The overwhelming majority of funding for public schools comes from state and local governments. That’s why you see differences in spending. Funding at the state level tends to be tied to income taxes which means that states which bring in more revenue (think New Jersey) tend to have better funded and thus, better performing schools. Within each state, however, there are even more differences in spending between districts since local funding is typically tied to property taxes. The result is typically the more property taxes you pay, the more likely it is that your child will receive a quality education.
Not sure how the math works out? In its Funding Gaps 2015 Report (downloads as a pdf), The Education Trust compared the revenues of the highest and lowest poverty districts across the country. Their findings? The highest poverty districts receive about $1,200 less per student than the lowest poverty districts. That means, they concluded, that for a middle school with 500 students, a $1,200 funding gap per student results in a shortage of $600,000 per year; for a 1,000-student high school, the shortage is $1.2 million. That example is per school, not per district. Multiply that across a district, and it’s easy to see why some schools might have brand new football stadiums while others can’t pay for textbooks.
In some states, the gap is even larger. The Education Trust found that the largest funding gap is in the state of Illinois where the highest poverty districts receive nearly 20% less state and local funding than the lowest poverty districts.
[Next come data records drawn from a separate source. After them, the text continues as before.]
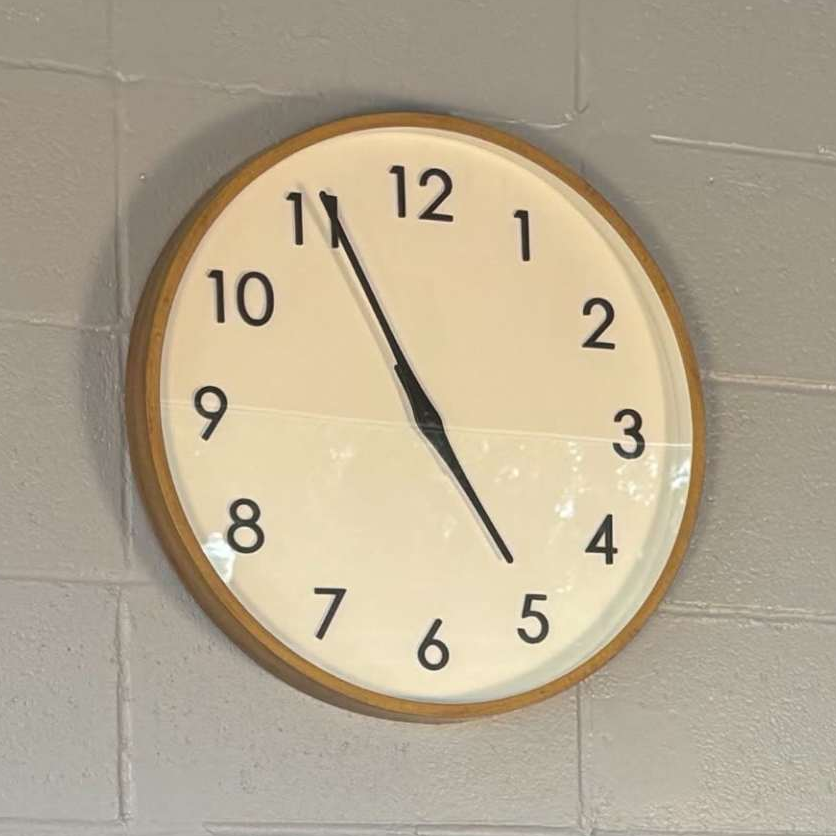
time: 4:55
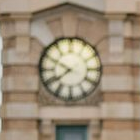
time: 7:49
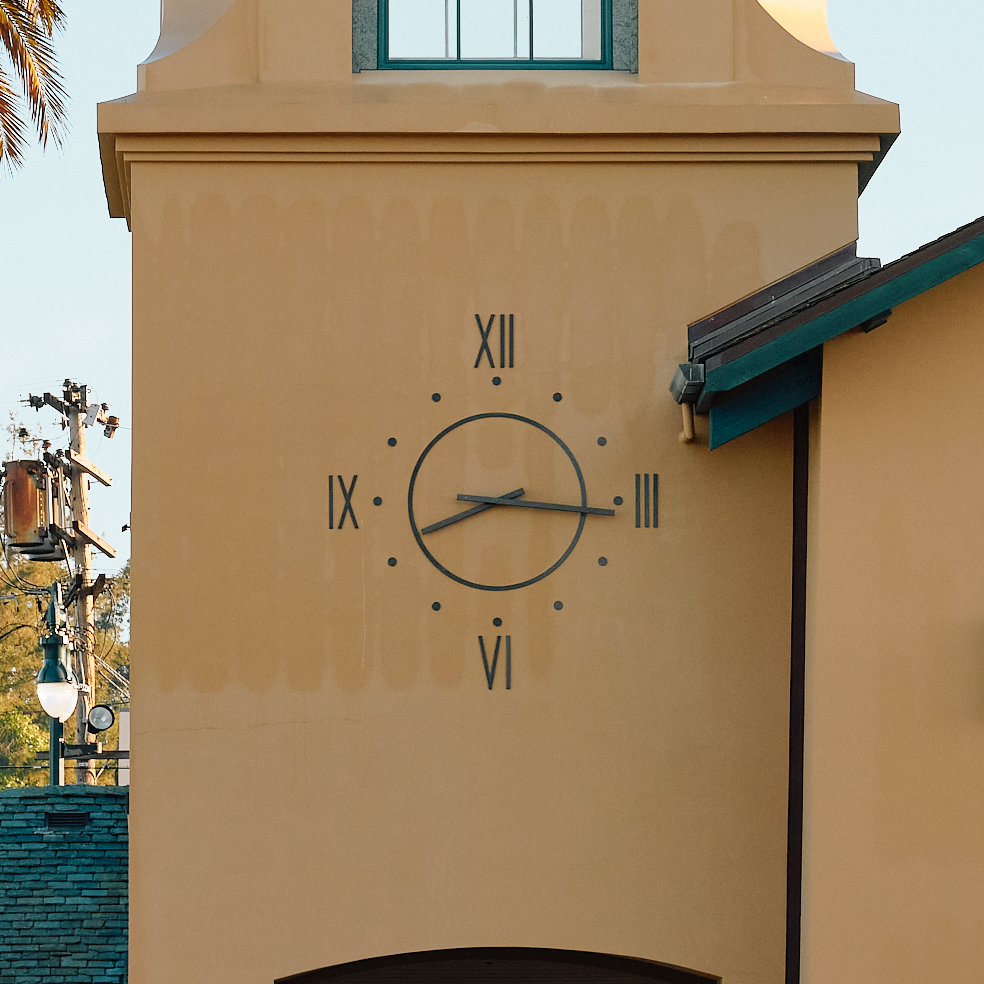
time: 8:16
New York and Pennsylvania trail behind followed by Texas, Maryland, and Michigan.
The idea that you can peg the quality of education to residency is often referred to as “zip code education.” But there are legal ways – other than moving – to get around the boundary requirements. As a nod to the cost of education, some districts allow students to “opt in” to schools in the district by paying tuition. The amount of the tuition is based on a formula based on the cost of sending children to school in the district, including the cost of salary for teachers and staff and maintaining the properties. Still, opponents argue, that still necessarily means that those who are in a position to pay more can buy a better education for their children.
You would think that kind of economic disparity in education would be worldwide: you get what you pay for, right? Only that doesn’t quite bear out statistically. According to an Organization for Economic Cooperation and Development (OECD) report from 2013 (downloads as a pdf), the United States joins just Israel and Turkey in terms of countries where poorer students have lower teacher/student ratios than more privileged students. How that happens is apparent from flipping through the report: federal funding for education among other OECD nations tends to be significantly higher while the United States continues to rely on state and local government funding (again, largely from property taxes).
How to address the disparity in educational funding isn’t an easy problem to fix. Shuffling property tax revenue from a high property tax district to a lower property tax district doesn’t feel “fair” to those taxpayers writing bigger checks. And historically, throwing more money at struggling school districts hasn’t resulted in better schools across the board (just look at Chicago and Philadelphia). Making up the difference with new taxes – like cigarette taxes and soda taxes – isn’t popular or sustainable. That’s why school funding hasn’t changed dramatically in most school districts despite cries for reform.
For now, it remains a felony in a number states, including Illinois, Michigan, Oklahoma, and Pennsylvania, to lie about residency for the purpose of sending your child to school in a different district. That doesn’t mean it won’t stop parents from trying. Yolanda Miranda of New York was jailed on misdemeanor charges (previously classed as a felony) for sending her four children to school in the district where her mother lived near Rochester, New York. But Miranda has no regrets, saying, “If I had to do it again 10 times over, I would.”